Werdohl - Lebensklugheit schien in weiter Ferne, als ein 24-jähriger Werdohler im November ohne Fahrerlaubnis am Steuer eines nicht haftpflichtversicherten Fahrzeugs erwischt wurde. Zwar gab es im Amtsgericht Altena für diese vergleichsweise „kleine Nummer“ nur vier Monate Haft – diese konnten aber nicht mehr zur Bewährung ausgesetzt werden.
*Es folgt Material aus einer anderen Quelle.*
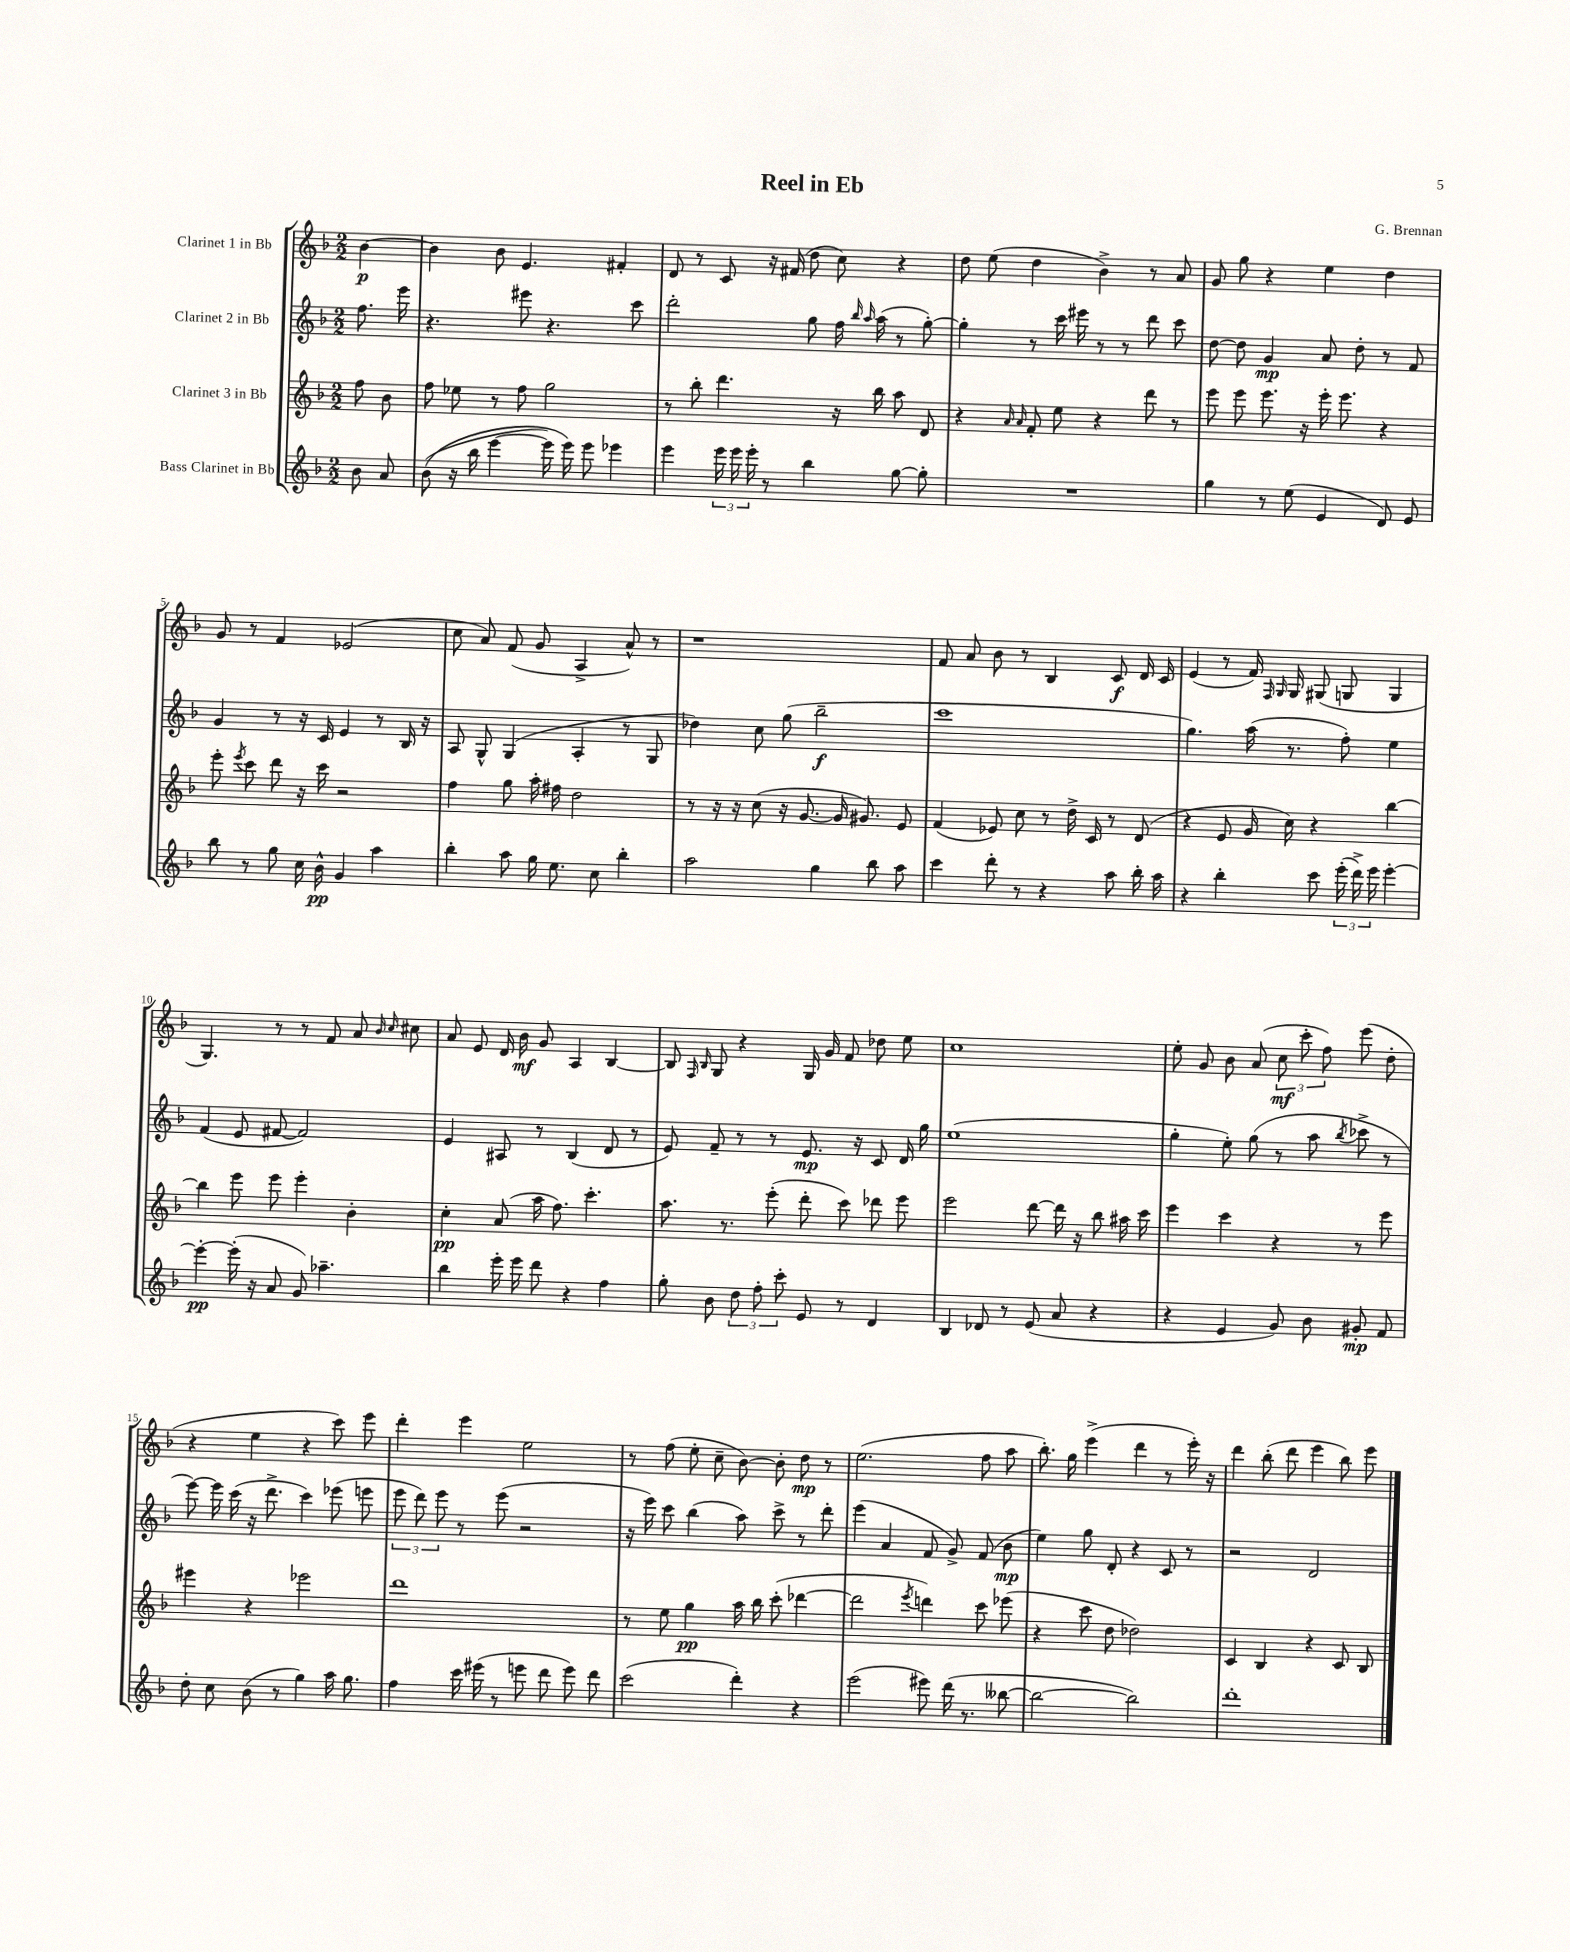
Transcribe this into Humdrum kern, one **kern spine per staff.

**kern	**kern	**kern	**kern
*staff4	*staff3	*staff2	*staff1
*clefG2	*clefG2	*clefG2	*clefG2
*k[b-]	*k[b-]	*k[b-]	*k[b-]
*M2/2	*M2/2	*M2/2	*M2/2
8b-	8ff	8.ff	[4b-
8a	8b-	.	.
.	.	16eee	.
=	=	=	=
&((8b-	8ff	4.r	4b-]
16r	8ee-	.	.
16bb-	.	.	.
[4eee	8r	.	8b-
.	8ff	8eee#	4.e
16eee])	2gg	4.r	.
16eee&)	.	.	.
8eee	.	.	.
4eee-	.	.	4f#'
.	.	8ccc	.
=	=	=	=
4eee	8r	2ddd'	8d
.	8bb-'	.	8r
24eee	4.ddd	.	8c
24eee	.	.	.
24eee'	.	.	.
8r	.	.	16r
.	.	.	(16f#
4bb-	.	8gg	8dd
.	16r	16ff	8cc)
.	.	16qqbb-	.
.	.	16qqaa	.
.	16bb-	(16aa	.
[8gg	8aa	8r	4r
8gg']	8d	[8gg')	.
=	=	=	=
1r	4r	4gg']	8dd
.	.	.	(8ee
.	16qqa	.	.
.	16qqa	.	.
.	8f'	8r	4dd
.	8ee	16ccc	.
.	.	16eee#	.
.	4r	8r	4b-^)
.	.	8r	.
.	8ddd	8ddd	8r
.	8r	8ccc	8a
=	=	=	=
4gg	8eee	[8dd	8g
.	8eee	8dd]	8gg
8r	8.eee	4g	4r
(8ee	.	.	.
.	16r	.	.
4e	16eee'	8a	4ee
.	8.eee	.	.
.	.	8dd'	.
8d)	4r	8r	4dd
8e	.	8f	.
=	=	=	=
8bb-	8eee'	4g	8g
.	8qeee	.	.
8r	8ccc	.	8r
8gg	8ddd	8r	4f
16cc	16r	16r	.
16b-^^	16ccc	16c	.
4g	2r	4e	(2e-
4aa	.	8r	.
.	.	16B-	.
.	.	16r	.
=	=	=	=
4bb-'	4ff	8A	8cc
.	.	8G^^	8a)
8aa	8gg	(4G	(8f
16gg	16aa'	.	8g
8.ee	16ff#	.	.
.	2dd	4A'	4A^
8cc	.	.	.
4bb-'	.	8r	8a^^)
.	.	8G	8r
=	=	=	=
2aa	8r	4dd-)	1r
.	16r	.	.
.	16r	.	.
.	(8cc	8cc	.
.	16r	(8gg	.
.	[8.g	.	.
4gg	.	2bb-~	.
.	16g]	.	.
.	8.g#)	.	.
8bb-	.	.	.
8aa	8e	.	.
=	=	=	=
4ccc	(4f	1ccc	8f
.	.	.	8a
8ddd'	8e-)	.	8b-
8r	8cc	.	8r
4r	8r	.	4B-
.	16dd^	.	.
.	16c	.	.
8aa	8r	.	8c
16bb-'	(8d	.	16d
16aa	.	.	16c
=	=	=	=
4r	4r	4.gg)	(4e
4bb-'	8e	.	8r
.	16g	(16aa	16f)
.	.	.	16qqF
.	.	.	16qqG
.	16cc)	8.r	16G
8ccc	4r	.	(8G#
(24eee'	.	8ff')	8G
24ddd^)	.	.	.
24eee	.	.	.
[4eee'	[4bb-	4ee	4G
=	=	=	=
4eee'_	4bb-]	(4f	4.G)
(16eee']	8eee	8e	.
16r	.	.	.
8a	8eee	[8f#	8r
8g)	4eee'	2f#])	8r
4.aa-~	.	.	8f
.	4b-'	.	8a
.	.	.	16qqb-
.	.	.	16qqcc
.	.	.	8cc#
=	=	=	=
4bb-	4cc'	4e	8a
.	.	.	8e
16eee'	(8a	8A#	16d
16eee	.	.	16b-
8ddd	16aa	8r	8g
.	8.ff)	.	.
4r	.	(4B-	4A
.	4.ccc'	.	.
4ff	.	8d	[4B-
.	.	8r	.
=	=	=	=
8gg'	8.aa	8e)	8B-]
.	.	.	16qqF
.	.	.	16qqB-
8b-	.	8f~	8G
.	8.r	.	.
12dd	.	8r	4r
12ff'	.	.	.
.	(8eee'	8r	.
12ccc'	.	.	.
8e	8ddd'	8.e	16G
.	.	.	16g
8r	8ccc)	.	8f
.	.	16r	.
4d	8ddd-	8c	8dd-
.	8eee	16d	8ee
.	.	16gg	.
=	=	=	=
4B-	2eee	(1ee	1cc
8d-	.	.	.
8r	.	.	.
(8e	[8ddd	.	.
8a	16ddd]	.	.
.	16r	.	.
4r	8bb-	.	.
.	16aa#	.	.
.	16ccc	.	.
=	=	=	=
4r	4eee	4gg'	8ee'
.	.	.	8g
4e	4ccc	8ee')	8b-
.	.	(8gg	(8a
8g)	4r	8r	12cc
.	.	.	12ccc'
8b-	.	8aa	.
.	.	.	12ff)
.	.	8qbb-	.
8g#'	8r	8ccc-^	(8eee
8f	8eee	8r	8dd'
=	=	=	=
8dd'	4eee#	[8eee)	4r
8cc	.	16eee]	.
.	.	(16ccc	.
(8b-	4r	16r	4ee
.	.	8.ddd^	.
8r	.	.	.
4gg)	2eee-	4ccc)	4r
16aa	.	(8eee-	8ccc)
8.gg	.	.	.
.	.	8eee	8eee
=	=	=	=
4ff	1ddd	12eee	4ddd'
.	.	12ddd)	.
.	.	12eee	.
16ccc	.	8r	4eee
(16eee#	.	.	.
8r	.	(8eee	.
8eee	.	2r	2ee
8ddd	.	.	.
8eee)	.	.	.
8ddd	.	.	.
=	=	=	=
(2ccc	8r	16r	8r
.	.	16eee)	.
.	8ee	8ccc	(8ff
.	4gg	(4bb-	8ee'
.	.	.	8cc~
4ddd')	16aa	8aa)	[8b-)
.	16bb-	.	.
.	(8ccc'	8ccc^	8b-']
4r	[4ddd-	8r	8dd
.	.	8ddd'	8r
=	=	=	=
(2eee	2ddd-]	(4eee	(2.ee
.	.	4a	.
.	8qeee	.	.
8eee#)	4ddd)	8f	.
(16ddd	.	8g^)	.
8.r	.	.	.
.	8ccc	(8f	8ff
[8bb--	(8eee-	8b-	8aa
=	=	=	=
2bb--_	4r	4ee)	8.bb-')
.	.	.	16gg
.	8ccc	8gg	(4eee^
.	8dd	8d'	.
2bb--])	2dd-)	4r	4ddd
.	.	8c	8r
.	.	8r	16eee')
.	.	.	16r
=	=	=	=
1ddd'	4c	2r	4ddd
.	4B-	.	(8bb-'
.	.	.	8ddd
.	4r	2d	4eee
.	8c	.	8bb-)
.	8B-	.	8eee
==	==	==	==
*-	*-	*-	*-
Denn nur zwei Monate vor der Fahrt hatte das Amtsgericht den jungen Mann wegen Betruges, gemeinschaftlichen Betruges und Urkundenfälschung zu einer Haftstrafe von zwei Jahren auf Bewährung verurteilt.

Auch diese letzte Chance verdarb sich der junge Mann, dem im Januar 2016 noch die Gnade einer Geldstrafe zuteil geworden war – da hatte er versucht, ein Kleinkraftrad zu stehlen. Diese Geldstrafe wurde nun in die neuerliche Haftstrafe miteinbezogen.

Richter Dirk Reckschmidt fand deutliche Worte: „Bewährung? Da fällt mir überhaupt nichts mehr zu ein.“ Verteidiger Dirk Löber sah das nicht anders, empfahl seinem drogenabhängigen Mandanten aber dringend, seine letzte Chance vor der drohenden Haft zu nutzen: „Therapie statt Strafe“ heißt das Prinzip, und dafür müsste sich der junge Mann umgehend bei einer Drogenberatungsstelle melden, um sich um einen Therapieplatz zu bemühen. „In der Kiste kümmert sich keiner darum“, erklärte der Anwalt seinem Mandanten die schwierige Ausgangslage in der Haftanstalt.

Der schien sich allerdings mit seinem Schicksal mehr oder weniger abgefunden zu haben: „Ich bin einverstanden“, kommentierte er das Urteil, das ihn wahrscheinlich für eine längere Zeit aus dem Verkehr ziehen wird.